Defensive Blue Chips Anchor One. Mega-Cap Tech Drives the Other.
JEPI’s portfolio includes Johnson & Johnson at 1.8%, Ross Stores at 1.7%, EOG Resources at 1.7%, NextEra Energy at 1.7%, and AbbVie at 1.6%. Sector exposure spreads across Information Technology at 14.6%, Health Care at 12.6%, Industrials at 11.9%, and Financials at 9.4%.

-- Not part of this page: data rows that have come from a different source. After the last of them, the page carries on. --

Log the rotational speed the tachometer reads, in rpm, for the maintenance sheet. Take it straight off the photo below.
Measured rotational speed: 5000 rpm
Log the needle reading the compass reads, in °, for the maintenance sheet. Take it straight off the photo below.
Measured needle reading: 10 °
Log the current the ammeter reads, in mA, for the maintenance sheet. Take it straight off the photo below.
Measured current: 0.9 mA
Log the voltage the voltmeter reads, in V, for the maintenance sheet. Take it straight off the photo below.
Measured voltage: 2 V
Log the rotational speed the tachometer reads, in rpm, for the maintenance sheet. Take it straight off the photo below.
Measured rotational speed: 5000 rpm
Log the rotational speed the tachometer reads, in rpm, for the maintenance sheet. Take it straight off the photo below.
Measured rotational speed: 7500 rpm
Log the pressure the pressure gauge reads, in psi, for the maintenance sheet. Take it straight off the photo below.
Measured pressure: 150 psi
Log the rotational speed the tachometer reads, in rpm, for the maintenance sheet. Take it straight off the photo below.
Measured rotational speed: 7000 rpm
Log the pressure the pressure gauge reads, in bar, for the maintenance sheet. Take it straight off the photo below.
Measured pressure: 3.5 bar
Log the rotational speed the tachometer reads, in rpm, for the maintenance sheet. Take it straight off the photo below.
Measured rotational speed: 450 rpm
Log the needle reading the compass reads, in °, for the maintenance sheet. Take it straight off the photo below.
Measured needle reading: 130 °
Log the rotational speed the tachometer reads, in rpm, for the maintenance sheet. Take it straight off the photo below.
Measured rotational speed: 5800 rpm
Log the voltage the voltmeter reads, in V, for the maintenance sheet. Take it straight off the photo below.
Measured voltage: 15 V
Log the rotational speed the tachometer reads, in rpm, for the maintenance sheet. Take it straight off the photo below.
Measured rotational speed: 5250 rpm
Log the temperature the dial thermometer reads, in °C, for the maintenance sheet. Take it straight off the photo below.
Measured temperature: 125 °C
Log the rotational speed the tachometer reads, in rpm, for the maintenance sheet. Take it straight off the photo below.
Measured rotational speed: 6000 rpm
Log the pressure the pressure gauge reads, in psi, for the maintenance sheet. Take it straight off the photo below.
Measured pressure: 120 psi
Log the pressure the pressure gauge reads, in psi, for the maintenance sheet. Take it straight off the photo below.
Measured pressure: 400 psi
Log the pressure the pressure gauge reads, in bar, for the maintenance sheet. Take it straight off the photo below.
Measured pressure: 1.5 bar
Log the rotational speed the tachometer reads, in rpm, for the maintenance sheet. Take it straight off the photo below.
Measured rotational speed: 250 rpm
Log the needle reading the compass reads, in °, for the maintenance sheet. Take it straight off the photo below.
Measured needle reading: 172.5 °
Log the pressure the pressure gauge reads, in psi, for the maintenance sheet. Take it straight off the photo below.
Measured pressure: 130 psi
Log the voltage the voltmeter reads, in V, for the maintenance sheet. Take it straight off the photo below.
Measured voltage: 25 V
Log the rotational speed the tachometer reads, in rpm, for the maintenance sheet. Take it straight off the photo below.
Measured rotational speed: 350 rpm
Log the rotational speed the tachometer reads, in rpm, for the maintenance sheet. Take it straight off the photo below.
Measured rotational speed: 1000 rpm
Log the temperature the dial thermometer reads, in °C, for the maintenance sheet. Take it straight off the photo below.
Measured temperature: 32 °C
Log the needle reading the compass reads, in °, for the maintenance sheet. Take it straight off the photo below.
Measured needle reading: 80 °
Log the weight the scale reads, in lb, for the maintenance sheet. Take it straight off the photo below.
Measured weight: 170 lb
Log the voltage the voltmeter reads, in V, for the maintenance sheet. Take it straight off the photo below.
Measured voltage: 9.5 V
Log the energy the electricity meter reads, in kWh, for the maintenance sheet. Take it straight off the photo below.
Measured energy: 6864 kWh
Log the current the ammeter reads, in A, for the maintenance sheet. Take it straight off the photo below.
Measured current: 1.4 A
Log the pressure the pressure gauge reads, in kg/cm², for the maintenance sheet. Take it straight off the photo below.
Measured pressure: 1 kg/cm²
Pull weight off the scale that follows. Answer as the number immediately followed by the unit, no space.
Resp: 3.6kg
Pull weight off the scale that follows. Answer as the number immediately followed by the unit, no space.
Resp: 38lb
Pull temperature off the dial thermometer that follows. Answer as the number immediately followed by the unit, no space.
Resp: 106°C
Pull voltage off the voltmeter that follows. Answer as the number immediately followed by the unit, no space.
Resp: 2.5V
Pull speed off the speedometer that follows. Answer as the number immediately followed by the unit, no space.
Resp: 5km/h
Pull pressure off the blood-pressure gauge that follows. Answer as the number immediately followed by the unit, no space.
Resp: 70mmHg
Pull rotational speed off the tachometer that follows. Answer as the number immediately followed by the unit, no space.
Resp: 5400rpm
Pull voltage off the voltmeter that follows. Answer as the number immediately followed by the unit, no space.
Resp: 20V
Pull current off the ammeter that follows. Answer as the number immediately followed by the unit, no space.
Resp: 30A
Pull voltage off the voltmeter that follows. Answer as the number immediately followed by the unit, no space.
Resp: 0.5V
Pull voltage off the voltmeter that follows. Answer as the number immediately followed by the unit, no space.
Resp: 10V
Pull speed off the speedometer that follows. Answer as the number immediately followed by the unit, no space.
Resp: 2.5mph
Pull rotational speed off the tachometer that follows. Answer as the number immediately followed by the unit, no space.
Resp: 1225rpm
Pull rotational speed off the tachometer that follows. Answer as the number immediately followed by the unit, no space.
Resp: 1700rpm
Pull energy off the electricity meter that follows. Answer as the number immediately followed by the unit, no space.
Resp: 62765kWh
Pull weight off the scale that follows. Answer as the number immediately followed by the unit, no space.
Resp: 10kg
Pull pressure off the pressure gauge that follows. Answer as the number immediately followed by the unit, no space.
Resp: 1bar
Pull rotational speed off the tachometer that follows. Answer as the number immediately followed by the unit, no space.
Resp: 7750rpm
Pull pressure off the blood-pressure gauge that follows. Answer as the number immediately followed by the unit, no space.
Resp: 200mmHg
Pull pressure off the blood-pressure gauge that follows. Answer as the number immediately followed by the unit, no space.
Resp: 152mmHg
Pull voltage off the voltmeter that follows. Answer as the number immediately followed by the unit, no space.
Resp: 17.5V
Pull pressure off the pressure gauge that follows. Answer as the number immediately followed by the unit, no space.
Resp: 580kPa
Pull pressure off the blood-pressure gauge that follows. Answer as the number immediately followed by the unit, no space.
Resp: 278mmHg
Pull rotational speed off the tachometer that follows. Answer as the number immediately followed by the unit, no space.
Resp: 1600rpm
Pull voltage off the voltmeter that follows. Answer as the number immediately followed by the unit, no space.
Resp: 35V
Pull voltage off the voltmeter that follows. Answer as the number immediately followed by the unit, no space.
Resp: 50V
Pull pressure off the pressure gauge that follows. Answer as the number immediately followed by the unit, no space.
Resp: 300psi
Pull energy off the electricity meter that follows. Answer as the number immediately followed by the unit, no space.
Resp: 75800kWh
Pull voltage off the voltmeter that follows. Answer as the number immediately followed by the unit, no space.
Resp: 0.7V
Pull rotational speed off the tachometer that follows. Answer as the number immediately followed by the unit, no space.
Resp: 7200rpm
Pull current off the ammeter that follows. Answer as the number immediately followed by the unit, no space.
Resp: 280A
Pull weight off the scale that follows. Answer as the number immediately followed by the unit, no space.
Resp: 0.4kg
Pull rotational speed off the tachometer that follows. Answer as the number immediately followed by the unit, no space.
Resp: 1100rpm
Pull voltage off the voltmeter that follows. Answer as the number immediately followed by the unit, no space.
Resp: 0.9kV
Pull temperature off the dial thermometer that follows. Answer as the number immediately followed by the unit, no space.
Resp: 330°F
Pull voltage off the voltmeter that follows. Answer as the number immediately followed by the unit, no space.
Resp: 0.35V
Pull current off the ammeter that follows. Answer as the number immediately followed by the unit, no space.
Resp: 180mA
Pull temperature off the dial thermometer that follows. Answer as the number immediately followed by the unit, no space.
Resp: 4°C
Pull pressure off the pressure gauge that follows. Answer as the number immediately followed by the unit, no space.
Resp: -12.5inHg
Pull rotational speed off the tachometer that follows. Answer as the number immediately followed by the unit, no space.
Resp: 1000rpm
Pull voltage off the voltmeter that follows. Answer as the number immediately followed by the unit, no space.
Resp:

JEPQ starts with NVIDIA at 7.4%, Apple at 6.4%, Alphabet at 5.1%, Microsoft at 4.9%, and Amazon at 4.1%. Information Technology accounts for 41.1% of holdings, with Communication Services adding another 12.1%. The income comes from selling calls against volatile mega-caps.
| Lens | JEPI | JEPQ |
| Benchmark | S&P 500 | Nasdaq-100 |
| Net Assets | $43.96B | $34.27B |
| Expense Ratio | 0.35% | 0.35% |
| Distribution Yield | 8.45% | 11.98% |
| Inception | May 2020 | May 2022 |
Higher Yield, Higher Beta
JEPQ’s richer payout reflects fatter option premiums when implied volatility is high. JEPQ paid $0.59095 in May 2026, after $0.5586 in April. JEPI paid $0.44761 in May 2026 versus $0.4205 a month earlier. Both distribute monthly without a miss.
Total return reveals what the call overlay costs. Over the past year JEPQ rose 28.67%, while Invesco QQQ Trust (NASDAQ:QQQ | QQQ Price Prediction) ran 43.79%. JEPI returned 9.84% against SPDR S&P 500 ETF Trust (NYSEARCA:SPY), which returned 30.37%. The cap on upside is the price of income.
The Next Test Is Volatility
Income from covered calls thrives when markets chop sideways and fades when stocks rip higher. I will watch whether tech volatility stays elevated enough to keep JEPQ’s distributions in the high-$0.50 range. JEPI’s June 2025 distribution of $0.54001 showed the fund can surprise when option premiums spike.
Why I Lean Toward JEPI for Sleep-At-Night Income
For a retirement income sleeve, JEPI fits better. The 8.45% yield comes from a diversified blue-chip book that won’t whip around with every NVIDIA earnings cycle. Top holdings sit at modest weights, the largest under 2%, limiting single-name shocks. JEPQ suits someone comfortable owning concentrated tech exposure who wants the option overlay to convert volatility into cash. You give up meaningful upside in strong Nasdaq runs. I would own JEPQ as a yield-tilted way to stay invested in tech while collecting 11.98% on the way through, not as a defensive income vehicle. The right fund depends on the underlying market exposure an investor wants. The income strategy is the wrapper, not the engine.